Re: Proposal: parent selectors

On Thu, Jan 21, 2010 at 5:44 PM, Eduard Pascual <herenvardo@gmail.com> wrote:
> The fact is that there is a rising demand for a descendant selector,
> exemplified by the amount of times this request has been brought to
> discussion on this list (and a need, proved by the use-cases brought
> forward into the discussions). Sooner or later, this will get into
> CSS. It is true that it has a significant impact on performance, and
> it's an implementation challenge to mitigate it (as well as a task for
> authors wanting to have this sooner rather than later to help
> implementers as much as we can to overcome that challenge).

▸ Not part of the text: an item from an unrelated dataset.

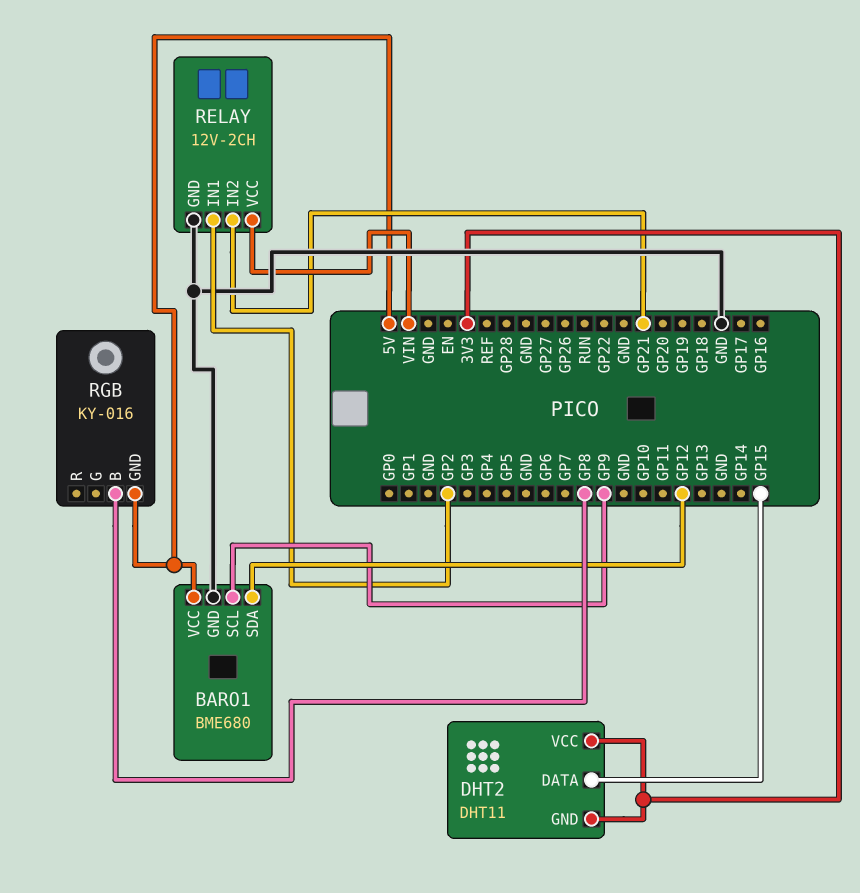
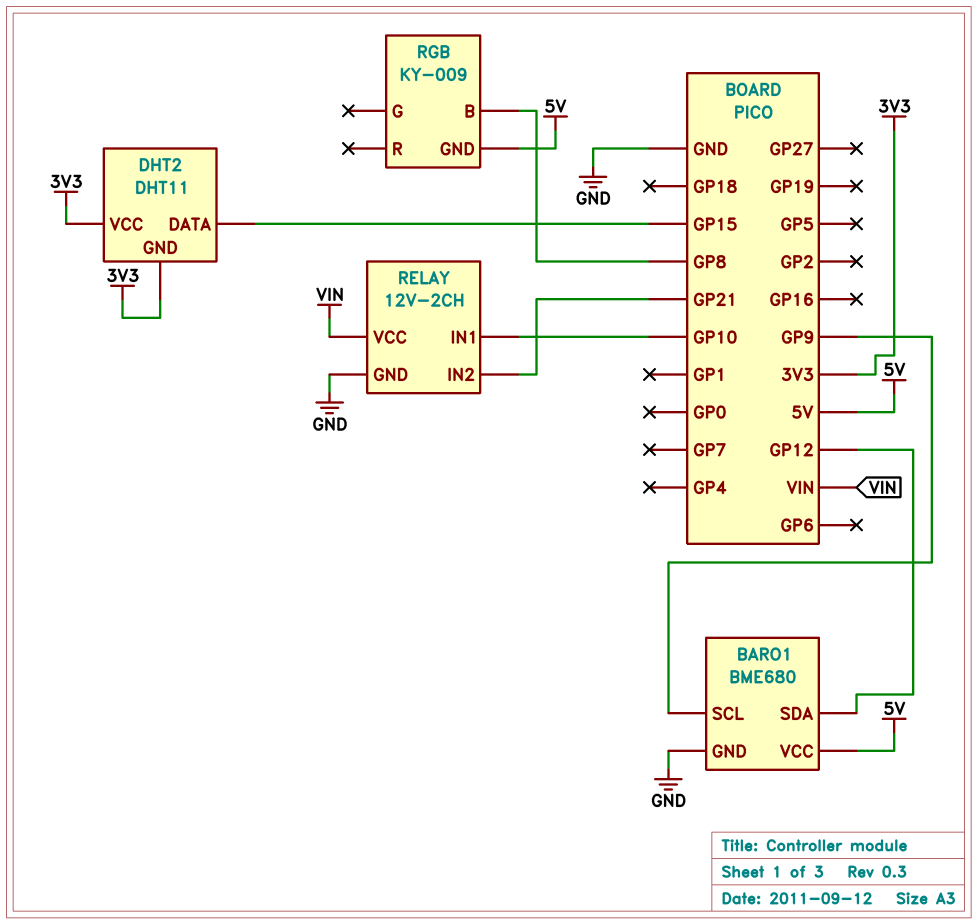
RELAY pin IN1: GP2 -> GP10
RGB: KY-016 -> KY-009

This is why I suggest :has-child(), as a stop-gap.  IMXP, the majority
of use-cases for :has() are either about children, or would require
only a light page rewrite to make it about children.  Thus, pushing a
limited form of :has() that can be much more easily optimized will
allow us to solve more use-cases faster.

It would probably be smart to work with the principle of
shorter-name-greater-use, and use :has() for finding children only,
then later introduce a :has-match() pseudoclass for the general case
(or, if it makes sense, break it up further into :has-sibling and
:has-descendant pseudos).  That way, even when the more general (and
more expensive) methods get added, people will still intuitively reach
for the shorter-named one when possible, which is best for all
parties.

This does mean that we break parity with jQuery, but I think it's
worth it if this would make it easier for authors to do the right
thing and avoid killing the perf of their page.